Я фантазирую, мысля, и мне ясно: то, что я пишу, я уже написал когда-то.
Боже мой, боже мой, кого я сопровождаю? Сколько их во мне? Кто я сам? Что это – тот промежуток между мною и мною?
Я снова нашел один свой отрывок, на французском, написанный пятнадцать лет назад. Я никогда не был во Франции, никогда не общался тесно с французами, следовательно, никогда не практиковался в этом языке. Сейчас я читаю по-французски столько же, сколько и прежде читал. Я сейчас старше, мое мышление приобрело бо́льшую зрелость, я вправе был ожидать прогресса. А тот мой ранний отрывок обнаруживает такое уверенное владение французским, каким я сейчас не обладаю; стиль плавный, свободный, сегодня я не смог бы так писать на этом языке; целые абзацы, законченные фразы, формы и способы выражения подчеркивают владение этим языком, которое у меня пропало, так что я и не помнил, что оно было.
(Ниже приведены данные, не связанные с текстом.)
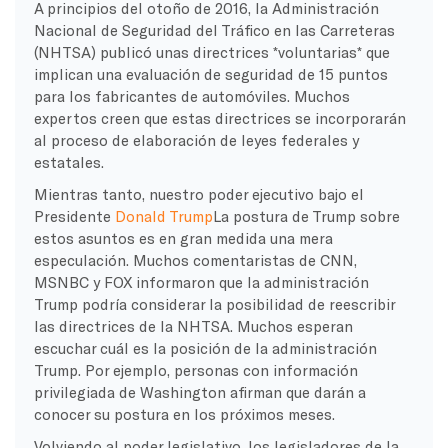
A principios del otoño de 2016, la Administración
Nacional de Seguridad del Tráfico en las Carreteras
(NHTSA) publicó unas directrices *voluntarias* que
implican una evaluación de seguridad de 15 puntos
para los fabricantes de automóviles. Muchos
expertos creen que estas directrices se incorporarán
al proceso de elaboración de leyes federales y
estatales.
Mientras tanto, nuestro poder ejecutivo bajo el
Presidente
Donald Trump
La postura de Trump sobre
estos asuntos es en gran medida una mera
especulación. Muchos comentaristas de CNN,
MSNBC y FOX informaron que la administración
Trump podría considerar la posibilidad de reescribir
las directrices de la NHTSA. Muchos esperan
escuchar cuál es la posición de la administración
Trump. Por ejemplo, personas con información
privilegiada de Washington afirman que darán a
conocer su postura en los próximos meses.
Volviendo al poder legislativo, los legisladores de la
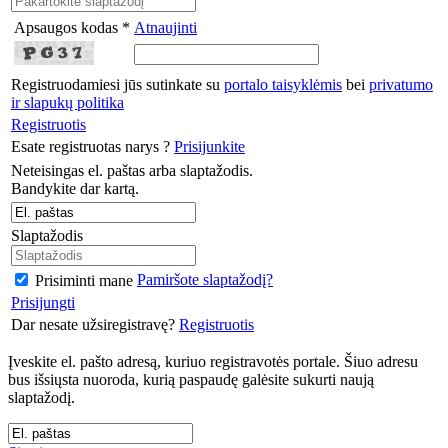
Apsaugos kodas *
Atnaujinti
Registruodamiesi jūs sutinkate su
portalo taisyklėmis
bei
privatumo
ir slapukų politika
Registruotis
Esate registruotas narys ?
Prisijunkite
Neteisingas el. paštas arba slaptažodis.
Bandykite dar kartą.
Slaptažodis
Pamiršote slaptažodį?
Prisiminti mane
Prisijungti
Dar nesate užsiregistravę?
Registruotis
Įveskite el. pašto adresą, kuriuo registravotės portale. Šiuo adresu
bus išsiųsta nuoroda, kurią paspaudę galėsite sukurti naują
slaptažodį.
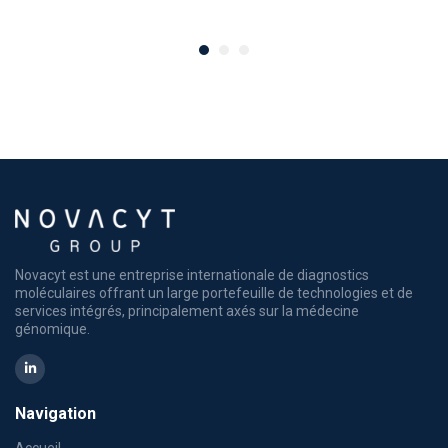
Novacyt est une entreprise internationale de diagnostics
moléculaires offrant un large portefeuille de technologies et de
services intégrés, principalement axés sur la médecine
génomique.
Navigation
Accueil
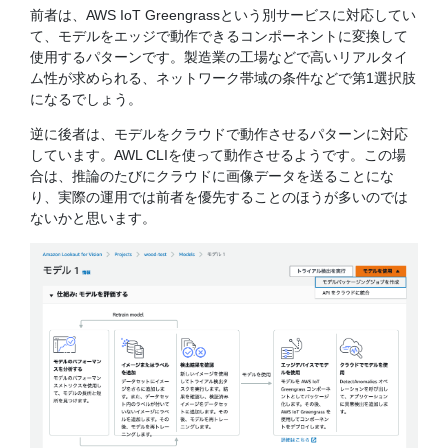
前者は、AWS IoT Greengrassという別サービスに対応してい
て、モデルをエッジで動作できるコンポーネントに変換して
使用するパターンです。製造業の工場などで高いリアルタイ
ム性が求められる、ネットワーク帯域の条件などで第1選択肢
になるでしょう。
逆に後者は、モデルをクラウドで動作させるパターンに対応
しています。AWL CLIを使って動作させるようです。この場
合は、推論のたびにクラウドに画像データを送ることにな
り、実際の運用では前者を優先することのほうが多いのでは
ないかと思います。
Как это можно объяснить? Кого я заменил в самом себе?
Я хорошо знаю, что легко построить теорию текучести жидкостей вещей и душ, понять, что мы являемся внутренним течением жизни, вообразить, что то, чем мы являемся, – это большое множество, что мы проходим мимо нас, что нас много…Но здесь нечто другое, что не является настоящим течением личности между ее собственными берегами: есть другой абсолют, чужое существо, что было моим. Если бы я потерял с возрастом воображение, эмоции, склад ума, определенный способ чувствовать – все это, пусть и заставило бы сожалеть, не удивило бы меня. Но кого я сопровождаю, когда читаю свои же записи с удивлением, будто чужие? На каком берегу нахожусь, если вижу себя в глубине?
Я опять нахожу написанные мной отрывки, которых не помню. Меня это не удивляет, но я также не помню, чтобы я вообще мог написать такое, – и это меня пугает. Некоторые фразы принадлежат другому менталитету. Словно смотрю на старый портрет: другая фигура, незнакомые черты, – но это я, несомненно я.
У меня есть мнения противоречивые, убеждения взаимоисключающие… Я так никогда не думаю, не говорю, не действую… Думает, говорит и действует за меня всегда какая-то мечта, что-то мое, во что я воплощаюсь в эту минуту. Я говорю, и говорит другой я. От моего остается только бездеятельность, пустота, некомпетентность перед всем, что является жизнью. Не знаю ни движений, ни действий, ничего реального […]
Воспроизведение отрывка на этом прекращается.